JOSEPH OVADIA, et al. Plaintiffs,
TOP TEN JEWELRY CORP., Defendant. JOSEPH OVADIA, et al. Plaintiffs, v. MING FUNG JEWELRY CORP., Defendant.

The opinion of the court was delivered by: RICHARD HOLWELL, District Judge


These are closely related patent infringement actions. In both cases, plaintiffs Joseph Ovadia and the Ovadia Corporation allege that either Top Ten Jewelry or Ming Fung Jewelry used, sold and induced others to use certain of plaintiffs' patented jewelry cases during the "JA Winter Show", a trade show held at the Jacob J. Javits Convention Center from January 25-27, 2004; each complaint also invokes the same five patents: U.S. Patent No. 5,649,625 (the "`625 Patent"), U.S. Patent No. 5,758,765 (the "`765 Patent") U.S. Patent No. 5,775,484 (the "`484 Patent") U.S. Patent No. 5,913,417 (the "`417 Patent") and U.S. Patent No. 5,957,274 (the "`274 Patent"). Despite these similarities, the second of the above-captioned actions was originally assigned to Judge Sweet. By Opinion dated January 12, 2005, Judge Sweet granted in part and denied in part Ming Fung's motion for summary judgment, finding insufficient evidence to support plaintiffs' sale and inducement claims, and plaintiff's continued use, sale, and inducement claims, but concluding that a genuine issue of fact remained with respect to plaintiffs' use claims stemming from the JA Winter Show.

Defendant Top Ten now moves this Court to consolidate the above-captioned actions for trial. Plaintiff opposes this motion on the ground that consolidation must be deferred until the Court resolves a pending motion for partial summary judgment in case No. 04 Civ. 2690. The Court disagrees, and orders the cases consolidated for all purposes.


  Rule 42(a) provides that a court may order actions consolidated if they involve "common issues of law or fact." Fed.R.Civ.P. 42(a). In determining the propriety of consolidation, district courts have "broad discretion", although consolidation is favored where supported by "considerations of judicial economy." Ferrari v. Impath, Inc., 2004 WL 1637053, at *2 (S.D.N.Y. July 20, 2004) (citations and quotations omitted). Consolidation is particularly appropriate where, as in this case, the complaints contain nearly identical allegations, involve many of the same parties, and would not prejudice the plaintiff(s).

  Both Top Ten Jewelry Corporation and Ming Fung Jewelry Corporation are jewelry wholesale companies jointly owned by Ming Fung and Winnie Fung. (Feb. 1, 2005 Aff. of John L. Moncrief, ¶ (3)(b)).
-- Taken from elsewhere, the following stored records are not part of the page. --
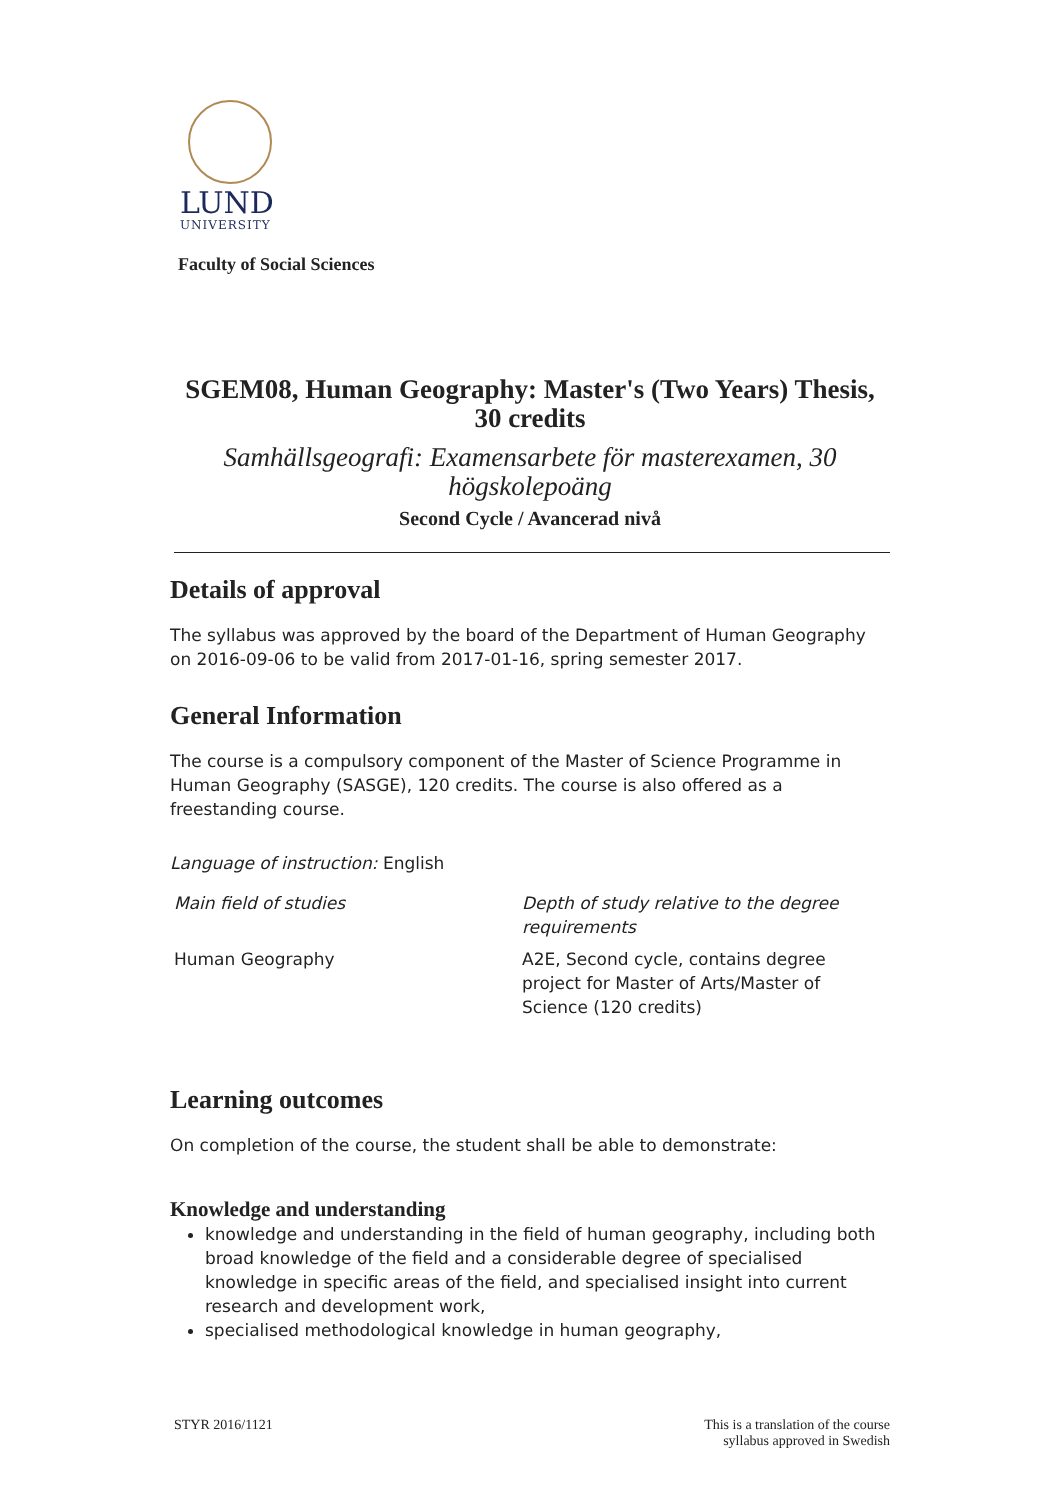LUND
UNIVERSITY
Faculty of Social Sciences
SGEM08, Human Geography: Master's (Two Years) Thesis,
30 credits
Samhällsgeografi: Examensarbete för masterexamen, 30
högskolepoäng
Second Cycle / Avancerad nivå
Details of approval
The syllabus was approved by the board of the Department of Human Geography on 2016-09-06 to be valid from 2017-01-16, spring semester 2017.
General Information
The course is a compulsory component of the Master of Science Programme in Human Geography (SASGE), 120 credits. The course is also offered as a freestanding course.
Language of instruction: English
| Main field of studies | Depth of study relative to the degree requirements |
| --- | --- |
| Human Geography | A2E, Second cycle, contains degree project for Master of Arts/Master of Science (120 credits) |
Learning outcomes
On completion of the course, the student shall be able to demonstrate:
Knowledge and understanding
knowledge and understanding in the field of human geography, including both broad knowledge of the field and a considerable degree of specialised knowledge in specific areas of the field, and specialised insight into current research and development work,
specialised methodological knowledge in human geography,
STYR 2016/1121 This is a translation of the course
syllabus approved in Swedish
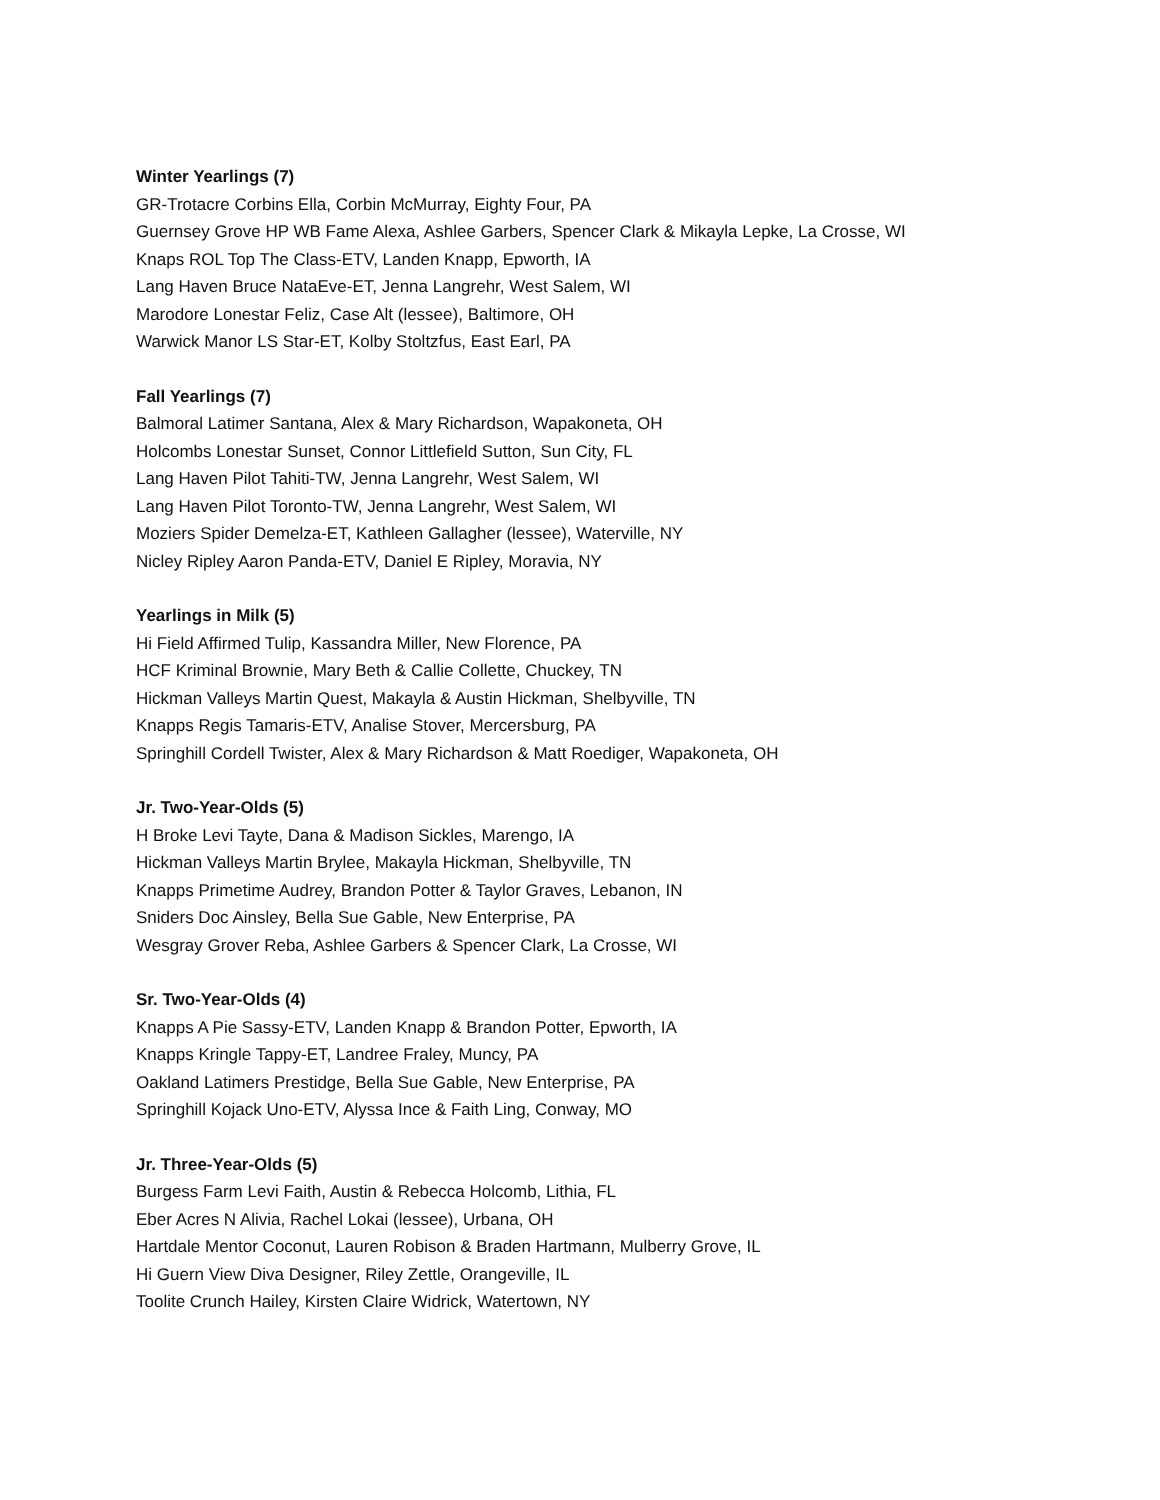Winter Yearlings (7)
GR-Trotacre Corbins Ella, Corbin McMurray, Eighty Four, PA
Guernsey Grove HP WB Fame Alexa, Ashlee Garbers, Spencer Clark & Mikayla Lepke, La Crosse, WI
Knaps ROL Top The Class-ETV, Landen Knapp, Epworth, IA
Lang Haven Bruce NataEve-ET, Jenna Langrehr, West Salem, WI
Marodore Lonestar Feliz, Case Alt (lessee), Baltimore, OH
Warwick Manor LS Star-ET, Kolby Stoltzfus, East Earl, PA
Fall Yearlings (7)
Balmoral Latimer Santana, Alex & Mary Richardson, Wapakoneta, OH
Holcombs Lonestar Sunset, Connor Littlefield Sutton, Sun City, FL
Lang Haven Pilot Tahiti-TW, Jenna Langrehr, West Salem, WI
Lang Haven Pilot Toronto-TW, Jenna Langrehr, West Salem, WI
Moziers Spider Demelza-ET, Kathleen Gallagher (lessee), Waterville, NY
Nicley Ripley Aaron Panda-ETV, Daniel E Ripley, Moravia, NY
Yearlings in Milk (5)
Hi Field Affirmed Tulip, Kassandra Miller, New Florence, PA
HCF Kriminal Brownie, Mary Beth & Callie Collette, Chuckey, TN
Hickman Valleys Martin Quest, Makayla & Austin Hickman, Shelbyville, TN
Knapps Regis Tamaris-ETV, Analise Stover, Mercersburg, PA
Springhill Cordell Twister, Alex & Mary Richardson & Matt Roediger, Wapakoneta, OH
Jr. Two-Year-Olds (5)
H Broke Levi Tayte, Dana & Madison Sickles, Marengo, IA
Hickman Valleys Martin Brylee, Makayla Hickman, Shelbyville, TN
Knapps Primetime Audrey, Brandon Potter & Taylor Graves, Lebanon, IN
Sniders Doc Ainsley, Bella Sue Gable, New Enterprise, PA
Wesgray Grover Reba, Ashlee Garbers & Spencer Clark, La Crosse, WI
Sr. Two-Year-Olds (4)
Knapps A Pie Sassy-ETV, Landen Knapp & Brandon Potter, Epworth, IA
Knapps Kringle Tappy-ET, Landree Fraley, Muncy, PA
Oakland Latimers Prestidge, Bella Sue Gable, New Enterprise, PA
Springhill Kojack Uno-ETV, Alyssa Ince & Faith Ling, Conway, MO
Jr. Three-Year-Olds (5)
Burgess Farm Levi Faith, Austin & Rebecca Holcomb, Lithia, FL
Eber Acres N Alivia, Rachel Lokai (lessee), Urbana, OH
Hartdale Mentor Coconut, Lauren Robison & Braden Hartmann, Mulberry Grove, IL
Hi Guern View Diva Designer, Riley Zettle, Orangeville, IL
Toolite Crunch Hailey, Kirsten Claire Widrick, Watertown, NY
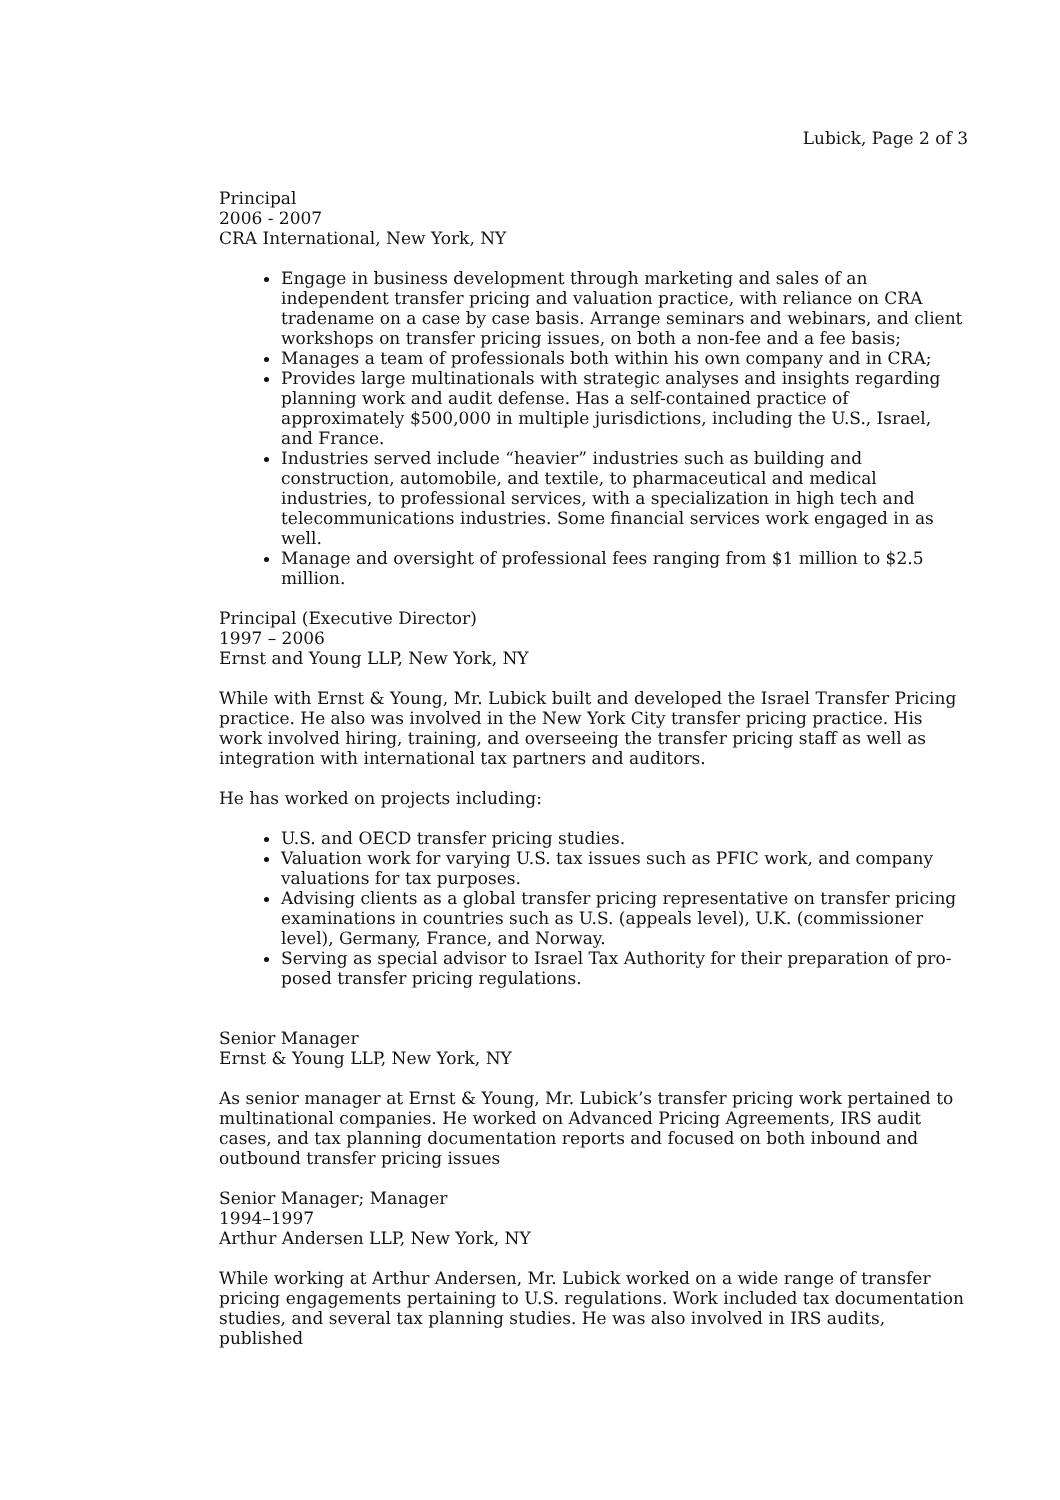Lubick, Page 2 of 3
Principal
2006 - 2007
CRA International, New York, NY
Engage in business development through marketing and sales of an independent transfer pricing and valuation practice, with reliance on CRA tradename on a case by case basis. Arrange seminars and webinars, and client workshops on transfer pricing issues, on both a non-fee and a fee basis;
Manages a team of professionals both within his own company and in CRA;
Provides large multinationals with strategic analyses and insights regarding planning work and audit defense. Has a self-contained practice of approximately $500,000 in multiple jurisdictions, including the U.S., Israel, and France.
Industries served include “heavier” industries such as building and construction, automobile, and textile, to pharmaceutical and medical industries, to professional services, with a specialization in high tech and telecommunications industries. Some financial services work engaged in as well.
Manage and oversight of professional fees ranging from $1 million to $2.5 million.
Principal (Executive Director)
1997 – 2006
Ernst and Young LLP, New York, NY
While with Ernst & Young, Mr. Lubick built and developed the Israel Transfer Pricing practice. He also was involved in the New York City transfer pricing practice. His work involved hiring, training, and overseeing the transfer pricing staff as well as integration with international tax partners and auditors.
He has worked on projects including:
U.S. and OECD transfer pricing studies.
Valuation work for varying U.S. tax issues such as PFIC work, and company valuations for tax purposes.
Advising clients as a global transfer pricing representative on transfer pricing examinations in countries such as U.S. (appeals level), U.K. (commissioner level), Germany, France, and Norway.
Serving as special advisor to Israel Tax Authority for their preparation of pro-posed transfer pricing regulations.
Senior Manager
Ernst & Young LLP, New York, NY
As senior manager at Ernst & Young, Mr. Lubick’s transfer pricing work pertained to multinational companies. He worked on Advanced Pricing Agreements, IRS audit cases, and tax planning documentation reports and focused on both inbound and outbound transfer pricing issues
Senior Manager; Manager
1994–1997
Arthur Andersen LLP, New York, NY
While working at Arthur Andersen, Mr. Lubick worked on a wide range of transfer pricing engagements pertaining to U.S. regulations. Work included tax documentation studies, and several tax planning studies. He was also involved in IRS audits, published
The allegations against each are substantially similar — plaintiffs brought both cases pursuant to 35 U.S.C. § 385, and each case involves the same five patents, which were purportedly violated at the same place and at the same time.*fn1 Further, should either case go to trial, plaintiffs' proof of infringement will be the same, namely, visits to booths allegedly owned and operated by Top Ten and Ming Fung at the JA Winter Show. For all of these reasons, the Court finds that consolidation of the two actions will avoid unnecessary cost or delay, will not prejudice plaintiffs, and will otherwise promote judicial economy. Accordingly, the Court orders that the actions be consolidated pursuant to Rule 42(a). The caption of these consolidated actions shall hereinafter be referred to as "Joseph Ovadia et al. v. Top Ten Jewelry Corp., et al." All relevant documents and submissions shall be maintained as one file under Master File No. 04 Civ. 2690 (RJH).